Let $X$ represent the number of successes observed from coins $1$ and $2$ out of a total of $n$ trials, each trial beginning with coin $0$ but not including its outcome in $X$. Let $Y_i$ represent the $i^{\rm th}$ trial of coin $0$, where $\Pr[Y_i = 1] = \lambda$ is the probability of success. Then if $X_i$ is the outcome of the $i^{\rm th}$ trial, we must have $$X_i \mid Y_i \sim \operatorname{Bernoulli}\bigl(p = Y_i p_1 + (1-Y_i) p_2\bigr); \\ \Pr[X_i = 1 \mid Y_i] = Y_i p_1 + (1-Y_i) p_2.$$ that is to say, the outcome of the $i^{\rm th}$ trial is conditionally Bernoulli, with success parameter $p_1$ if $Y_i = 1$ and $p_2$ if $Y_i = 0$.

Then by the law of total probability, the marginal/unconditional distribution of $X_i$ is

$$\begin{align} \Pr[X_i = 1] &= \Pr[X_i = 1 \mid Y_i = 0]\Pr[Y_i = 0] + \Pr[X_i = 1 \mid Y_i = 1]\Pr[Y_i = 1] \\ &= p_2 (1-\lambda) + p_1 \lambda. \end{align}$$

Note that the unconditional distribution of $X_i$ must also be Bernoulli, but its success parameter is $p_2 (1-\lambda) + p_1 \lambda$ as we found above.
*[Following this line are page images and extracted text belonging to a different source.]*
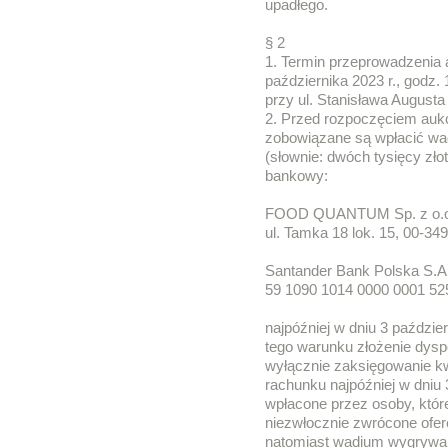
upadłego.
§ 2
1. Termin przeprowadzenia 
października 2023 r., godz
przy ul. Stanisława Augusta 
2. Przed rozpoczęciem aukcj
zobowiązane są wpłacić wa
(słownie: dwóch tysięcy zł
bankowy:
FOOD QUANTUM Sp. z o.o.
ul. Tamka 18 lok. 15, 00-3
Santander Bank Polska S.A
59 1090 1014 0000 0001 52
najpóźniej w dniu 3 paździe
tego warunku złożenie dyspo
wyłącznie zaksięgowanie 
rachunku najpóźniej w dniu 
wpłacone przez osoby, które 
niezwłocznie zwrócone ofer
natomiast wadium wygrywają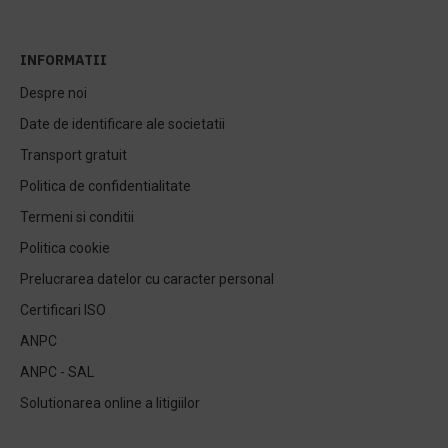
INFORMATII
Despre noi
Date de identificare ale societatii
Transport gratuit
Politica de confidentialitate
Termeni si conditii
Politica cookie
Prelucrarea datelor cu caracter personal
Certificari ISO
ANPC
ANPC - SAL
Solutionarea online a litigiilor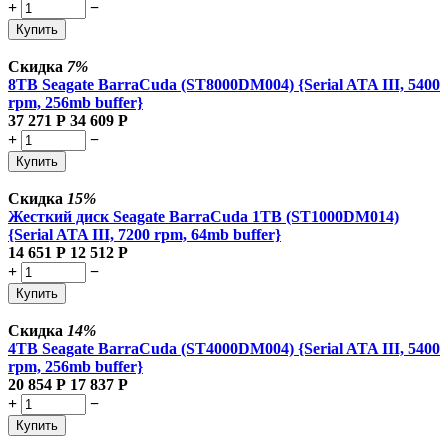
+
−
Купить
Скидка
7%
8TB Seagate BarraCuda (ST8000DM004) {Serial ATA III, 5400
rpm, 256mb buffer}
37 271
Р
34 609
Р
+
−
Купить
Скидка
15%
Жесткий диск Seagate BarraCuda 1TB (ST1000DM014)
{Serial ATA III, 7200 rpm, 64mb buffer}
14 651
Р
12 512
Р
+
−
Купить
Скидка
14%
4TB Seagate BarraCuda (ST4000DM004) {Serial ATA III, 5400
rpm, 256mb buffer}
20 854
Р
17 837
Р
+
−
Купить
And because these are IID, the distribution of $X$ is simply binomial with $n$ trials and the same success parameter.

The fact that $X$ is binomial necessarily follows from the fact that the unconditional distributions of the $X_i$ are independent. To illustrate, if the experiment had been to flip coin $0$ once, and use this single result to determine which of the two coins to flip for all of the $n$ trials that comprise $X$, then we would see that $$X \mid Y_1 \sim \operatorname{Binomial}\bigl(n, p = Y_i p_1 + (1-Y_i)p_2\bigr),$$ and this is very different than the previous situation, since now by the law of total probability, $$\begin{align} \Pr[X = x] &= \Pr[X = x \mid Y_1 = 0] \Pr[Y_1 = 0] + \Pr[X = x \mid Y_1 = 1]\Pr[Y_1 = 1] \\ &= \binom{n}{x} p_2^x (1-p_2)^{n-x} (1-\lambda) + \binom{n}{x} p_1^x (1-p_1)^{n-x} \lambda \\ &= \binom{n}{x} \left( (1-\lambda) p_2^x (1-p_2)^{n-x} + \lambda p_1^x (1-p_1)^{n-x} \right), \end{align}$$

and this distribution is not binomial in general. This occurs because in this version of the experiment, the unconditional $X_i$ are not independent; they are correlated through the outcome of coin $0$. To be clear, $X_i \mid Y_1$ are IID, because once you flip coin $0$ and know whether you will be using coin $1$ or coin $2$ for $X$, then those coin tosses are IID. But you can see that the unconditional distribution does not work this way by imagining that a third party has flipped coin $0$, observed the result, and on this basis, handed you either coin $1$ or coin $2$ accordingly. If the coins are not visually distinguishable but they have different success parameters that are known to you, the act of flipping the coin becomes informative of which coin you were given. However, in the previous scenario, because each trial is fully independent--coin $0$ is tossed each time--the outcome of one trial does not affect the outcome of any other trial.